Slowly since then, however, I've been feeling a little better each day. We did eventually have some pretty bad weather go through my area the night before the midterm, but by this point I had stopped thinking about Pokémon entirely so that was nice. Thankfully nothing bad actually happened, and while I'm still waiting on a grade back for the exam- I'm fully expecting to have done terrible, for the record- I started to think that if this exam was the biggest thing I had to worry about, then my life seems to be pretty good overall. I haven't had anything to complain about since then, and while I'm still extremely mixed on whether or not I'll pick up this new Pokémon Legends game and any future Pokémon games after this, at this immediate point in time I am at least willing to stick around and see what other people think of it, since I do not want my own shock factor to ruin the experience for other players.
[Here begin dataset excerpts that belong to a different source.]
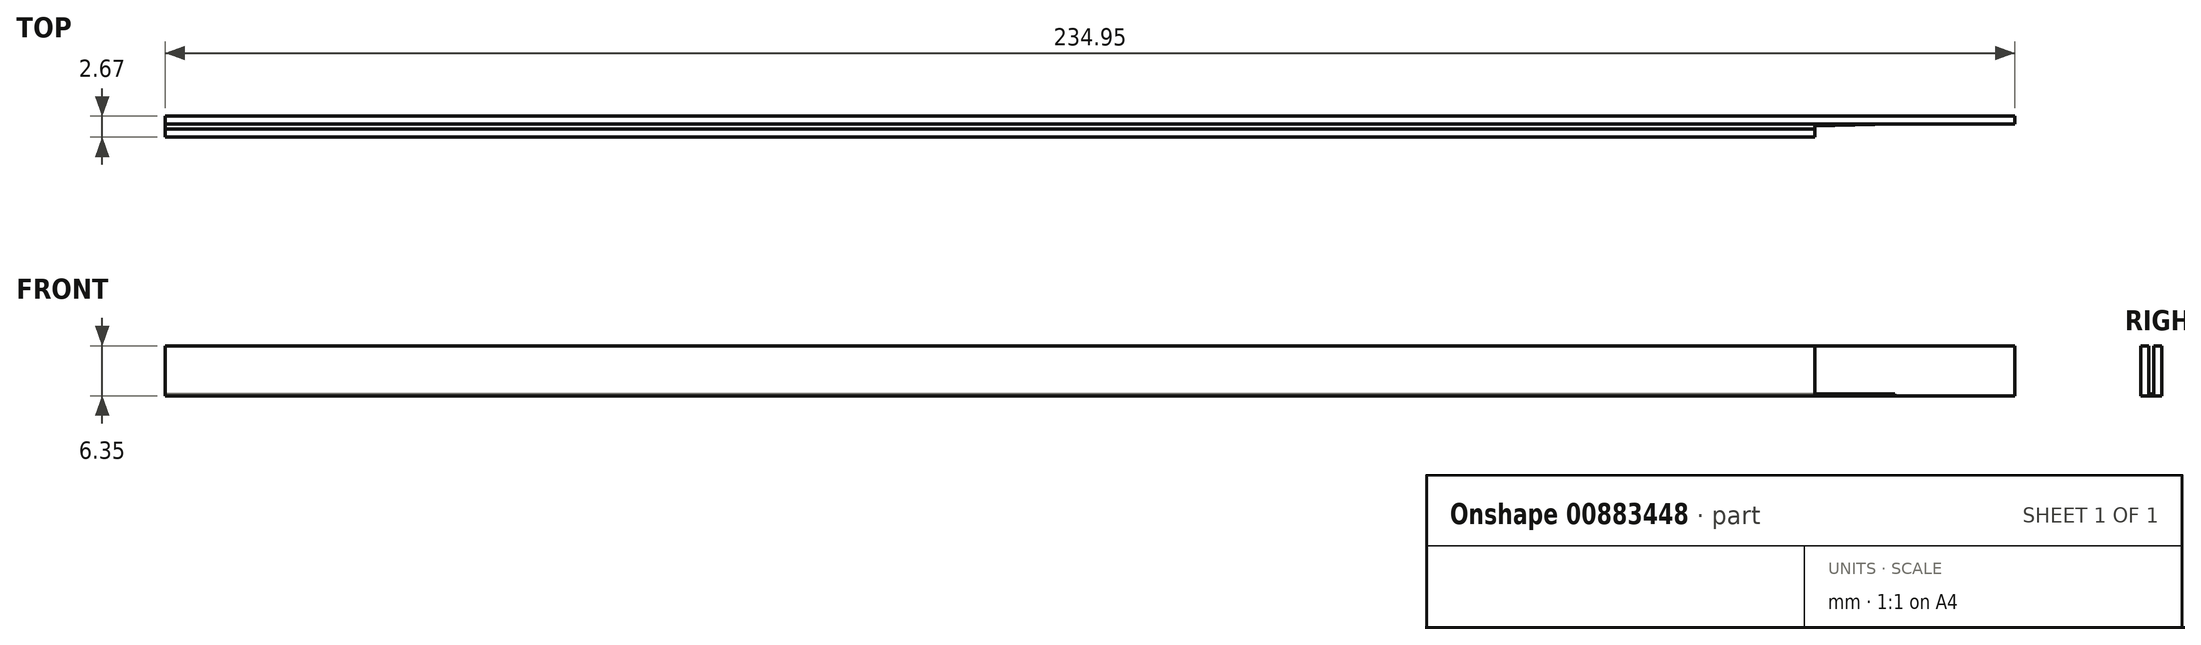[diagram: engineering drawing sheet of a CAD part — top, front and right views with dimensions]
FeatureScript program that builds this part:
annotation { "Feature Type Name" : "Feature", "Feature Type Description" : "" }
export const myFeature = defineFeature(function(context is Context, id is Id, definition is map)
    precondition{}
    {
        {
            var Q0;
            Q0=qCreatedBy(makeId("Right.planeOp"),FACE);
            var sketch = newSketch(context, id + "F0", { "sketchPlane" : qUnion([Q0])});
            skLineSegment(sketch, "E0.bottom", {"start": v(0, 0) * mm, "end": v(-2.67, 0) * mm});
            skLineSegment(sketch, "E0.top", {"start": v(0, 6.35) * mm, "end": v(-1.02, 6.35) * mm});
            skLineSegment(sketch, "E0.left", {"start": v(0, 0) * mm, "end": v(0, 6.35) * mm});
            skLineSegment(sketch, "E0.right", {"start": v(-2.67, 0) * mm, "end": v(-2.67, 6.35) * mm});
            skLineSegment(sketch, "E1.top", {"start": v(-1.65, 0.25) * mm, "end": v(-1.02, 0.25) * mm});
            skLineSegment(sketch, "E1.left", {"start": v(-1.65, 6.35) * mm, "end": v(-1.65, 0.25) * mm});
            skLineSegment(sketch, "E1.right", {"start": v(-1.02, 6.35) * mm, "end": v(-1.02, 0.25) * mm});
            skLineSegment(sketch, "E2.trimOffspring", {"start": v(-1.65, 6.35) * mm, "end": v(-2.67, 6.35) * mm});
            skSolve(sketch);
        }
        {
            var Q0;
            Q0 = qSketchRegion(id + "F0", true);
            extrude(context, id + "F1", {"entities" : qUnion([Q0]), "depth" : 234.95 * mm, "offsetDistance" : 25.4 * mm});
        }
        {
            var Q0;
            Q0=makeQuery(id+"F1.opExtrude","SWEPT_FACE",FACE,{"disambiguationData":[OSD([sQuery(id+"F0.wireOp",EDGE,"E0.bottom")])]});
            var sketch = newSketch(context, id + "F2", { "sketchPlane" : qUnion([Q0])});
            skLineSegment(sketch, "E3.bottom", {"start": v(240.68, 9.77) * mm, "end": v(209.55, 9.77) * mm});
            skLineSegment(sketch, "E3.left", {"start": v(240.68, 9.77) * mm, "end": v(240.68, 1.02) * mm});
            skLineSegment(sketch, "E3.right", {"start": v(209.55, 9.77) * mm, "end": v(209.55, 1.27) * mm});
            skLineSegment(sketch, "E4.0", {"start": v(209.54, 1.27) * mm, "end": v(219.7, 1.02) * mm});
            skLineSegment(sketch, "E5", {"start": v(240.68, 1.02) * mm, "end": v(219.7, 1.02) * mm});
            skSolve(sketch);
        }
        {
            var Q0;
            Q0 = qSketchRegion(id + "F2", true);
            extrude(context, id + "F3", {"entities" : qUnion([Q0]), "operationType" : NewBodyOperationType.REMOVE, "oppositeDirection" : true, "depth" : 25.4 * mm, "offsetDistance" : 25.4 * mm});
        }
    });
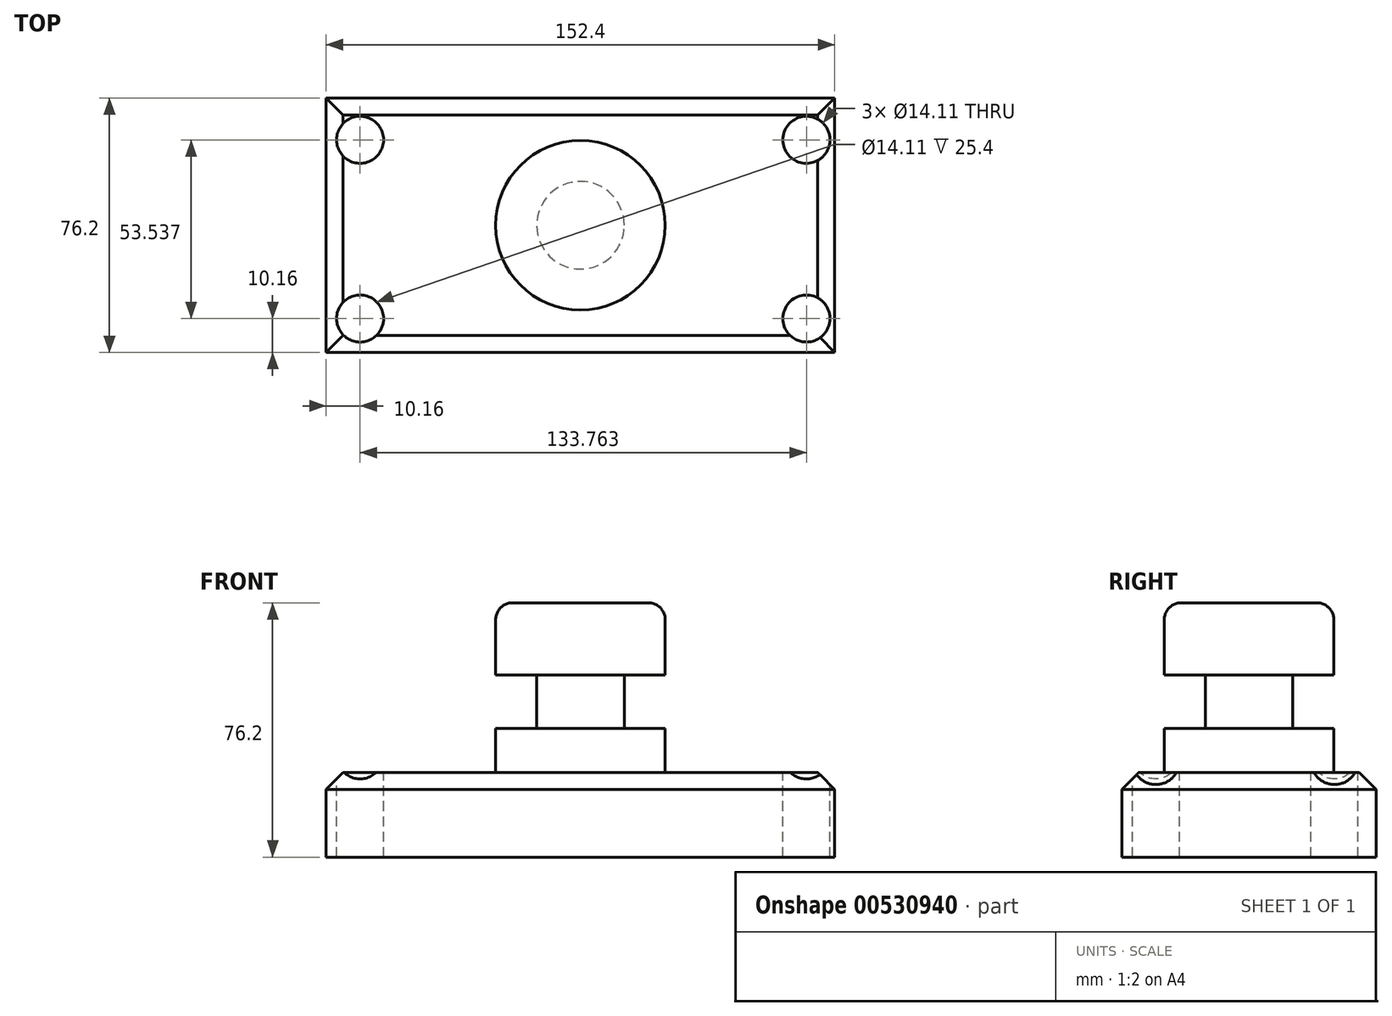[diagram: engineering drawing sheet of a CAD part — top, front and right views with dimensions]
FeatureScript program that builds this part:
annotation { "Feature Type Name" : "Feature", "Feature Type Description" : "" }
export const myFeature = defineFeature(function(context is Context, id is Id, definition is map)
    precondition{}
    {
        {
            var Q0;
            Q0=qCreatedBy(makeId("Top.planeOp"),FACE);
            var sketch = newSketch(context, id + "F0", { "sketchPlane" : qUnion([Q0])});
            skLineSegment(sketch, "E0.bottom", {"start": v(-76.2, 38.1) * mm, "end": v(76.2, 38.1) * mm});
            skLineSegment(sketch, "E0.top", {"start": v(-76.2, -38.1) * mm, "end": v(76.2, -38.1) * mm});
            skLineSegment(sketch, "E0.left", {"start": v(-76.2, 38.1) * mm, "end": v(-76.2, -38.1) * mm});
            skLineSegment(sketch, "E0.right", {"start": v(76.2, 38.1) * mm, "end": v(76.2, -38.1) * mm});
            skPoint(sketch, "E0.middle", {"position": v(0, 0) * mm});
            skSolve(sketch);
        }
        {
            var Q0;
            Q0=makeQuery(id+"F0.imprint","IMPRINT",FACE,{"disambiguationData":[TD([[makeQuery(id+"F0.imprint","IMPRINT",EDGE,{"derivedFrom":sQuery(id+"F0.wireOp",EDGE,"E0.bottom")}),-1.0]])]});
            extrude(context, id + "F1", {"entities" : qUnion([Q0]), "depth" : 25.4 * mm, "offsetDistance" : 25.4 * mm});
        }
        {
            var Q0;
            Q0=makeQuery(id+"F1.opExtrude","CAP_FACE",FACE,{"disambiguationData":[OSD([sQuery(id+"F0.wireOp",EDGE,"E0.bottom"),sQuery(id+"F0.wireOp",EDGE,"E0.top"),sQuery(id+"F0.wireOp",EDGE,"E0.left"),sQuery(id+"F0.wireOp",EDGE,"E0.right")])],"isStart":false});
            var sketch = newSketch(context, id + "F2", { "sketchPlane" : qUnion([Q0])});
            skCircle(sketch, "E1", {"center": v(67.72, 25.6) * mm, "radius": 7.05 * mm});
            skCircle(sketch, "E2", {"center": v(-66.04, 25.6) * mm, "radius": 7.05 * mm});
            skCircle(sketch, "E3", {"center": v(-66.04, -27.94) * mm, "radius": 7.05 * mm});
            skCircle(sketch, "E4", {"center": v(67.72, -27.94) * mm, "radius": 7.05 * mm});
            skSolve(sketch);
        }
        {
            var Q0;
            Q0 = qSketchRegion(id + "F2", true);
            extrude(context, id + "F3", {"entities" : qUnion([Q0]), "operationType" : NewBodyOperationType.REMOVE, "endBound" : BoundingType.THROUGH_ALL, "oppositeDirection" : true, "depth" : 25.4 * mm, "offsetDistance" : 25.4 * mm});
        }
        {
            var Q0;
            Q0=qCreatedBy(makeId("Front.planeOp"),FACE);
            var sketch = newSketch(context, id + "F4", { "sketchPlane" : qUnion([Q0])});
            skLineSegment(sketch, "E5.bottom", {"start": v(0, 25.4) * mm, "end": v(25.4, 25.4) * mm});
            skLineSegment(sketch, "E5.top", {"start": v(0, 76.2) * mm, "end": v(25.4, 76.2) * mm});
            skLineSegment(sketch, "E5.left", {"start": v(0, 25.4) * mm, "end": v(0, 76.2) * mm});
            skLineSegment(sketch, "E5.right", {"start": v(25.4, 25.4) * mm, "end": v(25.4, 76.2) * mm});
            skSolve(sketch);
        }
        {
            var Q0;
            Q0=makeQuery(id+"F4.imprint","IMPRINT",FACE,{"disambiguationData":[TD([[makeQuery(id+"F4.imprint","IMPRINT",EDGE,{"derivedFrom":sQuery(id+"F4.wireOp",EDGE,"E5.bottom")}),1.0]])]});
            var Q1;
            Q1=sQuery(id+"F4.wireOp",EDGE,"E5.left");
            revolve(context, id + "F5", {"operationType" : NewBodyOperationType.ADD, "entities" : qUnion([Q0]), "axis" : qUnion([Q1]), "revolveType" : RevolveType.FULL});
        }
        {
            var Q0;
            Q0=qCreatedBy(makeId("Front.planeOp"),FACE);
            var sketch = newSketch(context, id + "F6", { "sketchPlane" : qUnion([Q0])});
            skLineSegment(sketch, "E6.bottom", {"start": v(31.35, 54.56) * mm, "end": v(13.12, 54.56) * mm});
            skLineSegment(sketch, "E6.top", {"start": v(31.35, 38.53) * mm, "end": v(13.12, 38.53) * mm});
            skLineSegment(sketch, "E6.left", {"start": v(31.35, 54.56) * mm, "end": v(31.35, 38.53) * mm});
            skLineSegment(sketch, "E6.right", {"start": v(13.12, 54.56) * mm, "end": v(13.12, 38.53) * mm});
            skSolve(sketch);
        }
        {
            var Q0;
            Q0=qCreatedBy(makeId("Right.planeOp"),FACE);
            var sketch = newSketch(context, id + "F7", { "sketchPlane" : qUnion([Q0])});
            skLineSegment(sketch, "E7", {"start": v(0, 0) * mm, "end": v(0, 64.5) * mm});
            skSolve(sketch);
        }
        {
            var Q0;
            Q0 = qSketchRegion(id + "F6", true);
            var Q1;
            Q1=sQuery(id+"F7.wireOp",EDGE,"E7");
            revolve(context, id + "F8", {"operationType" : NewBodyOperationType.REMOVE, "entities" : qUnion([Q0]), "axis" : qUnion([Q1]), "revolveType" : RevolveType.FULL, "oppositeDirection" : true});
        }
        {
            var Q0;
            Q0=makeQuery(id+"F5.opRevolve","SWEPT_FACE",FACE,{"disambiguationData":[OSD([sQuery(id+"F4.wireOp",EDGE,"E5.top")])]});
            var Q1;
            Q1=makeQuery(id+"F5.opRevolve","SWEPT_EDGE",EDGE,{"disambiguationData":[OSD([sQuery(id+"F4.wireOp",EDGE,"E5.bottom"),sQuery(id+"F4.wireOp",EDGE,"E5.right")])]});
            fillet(context, id + "F9", {"entities" : qUnion([Q0, Q1]), "radius" : 5.08 * mm, "tangentPropagation" : true, "allowEdgeOverflow" : false});
        }
        {
            var Q0;
            Q0=makeQuery(id+"F1.opExtrude","CAP_EDGE",EDGE,{"disambiguationData":[OSD([sQuery(id+"F0.wireOp",EDGE,"E0.top")])],"isStart":false});
            var Q1;
            Q1=makeQuery(id+"F1.opExtrude","CAP_EDGE",EDGE,{"disambiguationData":[OSD([sQuery(id+"F0.wireOp",EDGE,"E0.right")])],"isStart":false});
            var Q2;
            Q2=makeQuery(id+"F1.opExtrude","CAP_EDGE",EDGE,{"disambiguationData":[OSD([sQuery(id+"F0.wireOp",EDGE,"E0.bottom")])],"isStart":false});
            var Q3;
            Q3=makeQuery(id+"F1.opExtrude","CAP_EDGE",EDGE,{"disambiguationData":[OSD([sQuery(id+"F0.wireOp",EDGE,"E0.left")])],"isStart":false});
            chamfer(context, id + "F10", {"entities" : qUnion([Q0, Q1, Q2, Q3]), "width" : 5.08 * mm, "tangentPropagation" : true});
        }
    });
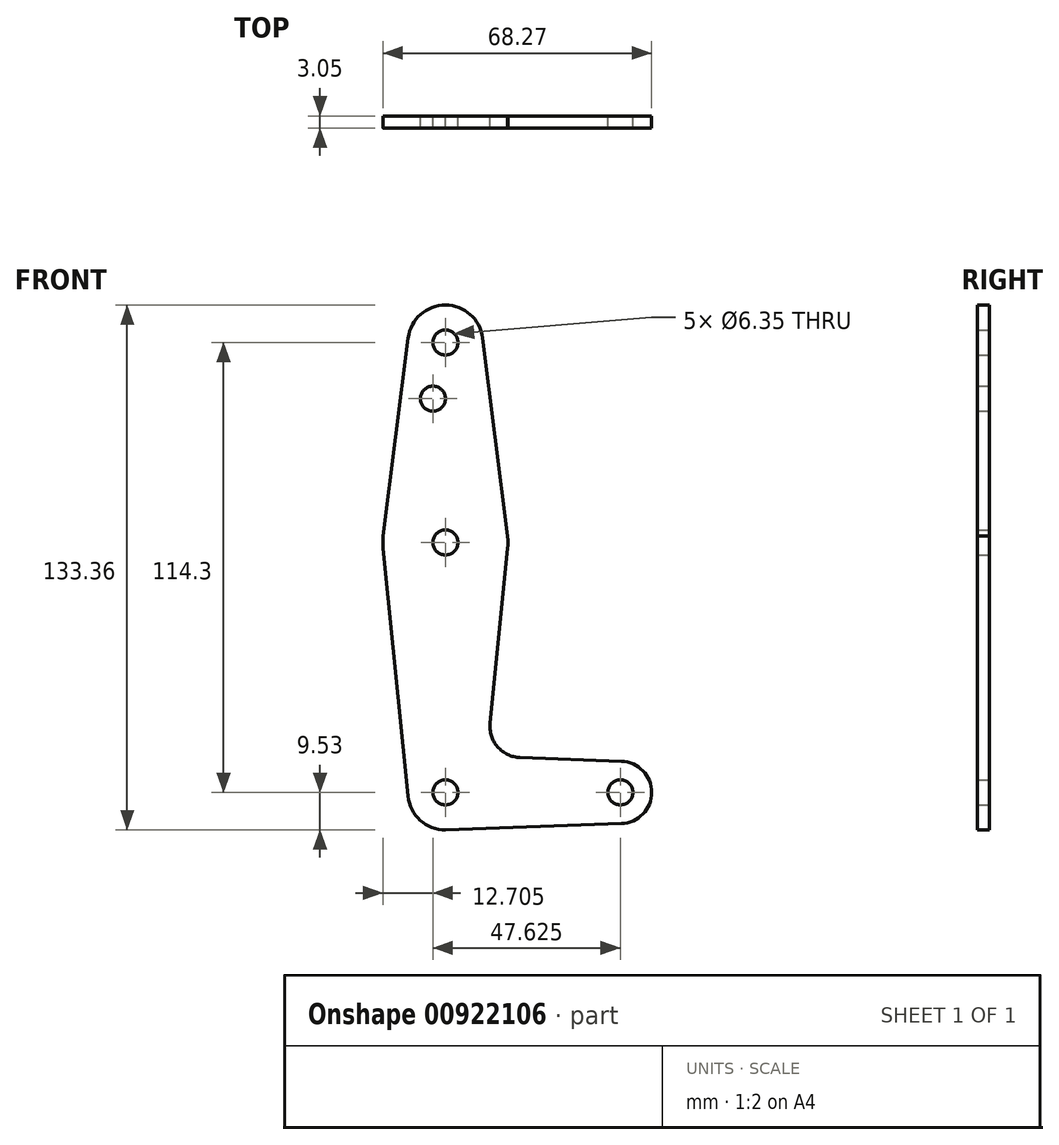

Edit: I would say that it's good to be back, but while I still believe that, I generally don't like to say anything that might make it seem like I'm begging for attention.
 
Been some months since ive been using this site, original plan was to never come back but here i am. Wont go as personal as i did in previous posts i did here (that i have long deleted). In those months ive been hanging out with different communities and gone to therapy sessions, and realized i still got a long way to be the best version i can be of myself. Probably the reason i came back in the first place, i don't want to leave my long story on this site with such negative energy. Obviously wont be able to fix everything but ill do what i can.

Uni is currently kicking my ass since its the last year and i have exams just this upcoming morning, i took a good sleep earlier today cause i knew id be too nervous to even close eyes tonight lmao. So wish me luck.

Mini life update i guess, i mark today as a "new beginning" as corny as that sounds but if we ever talked in the past and want to catch up or simply want to talk with me, hit me up here in pms and ill give you my discord account.
 
I'll try to keep it brief because I don't want to bother anyone too much with something as silly with this but I kind of want to get it off my chest.
I'm told I do a "good job" with whatever it might be, or that I do a lot, but like. Translating my work environment to a social environment kinda sucks. I've always been a worker. I've always been of the idea that I'm just a number, and I try to aim to be the biggest number I can be. I hate being told that people "worry about me" because I'm doing too much of something. I'd rather work so hard that I crash and burn than realize when to take a break.

And that's a problem. But the worrying part for me is, I recognize that it's a problem, but I never really try to fix it. Hell, I don't even know HOW to fix it. Any advice?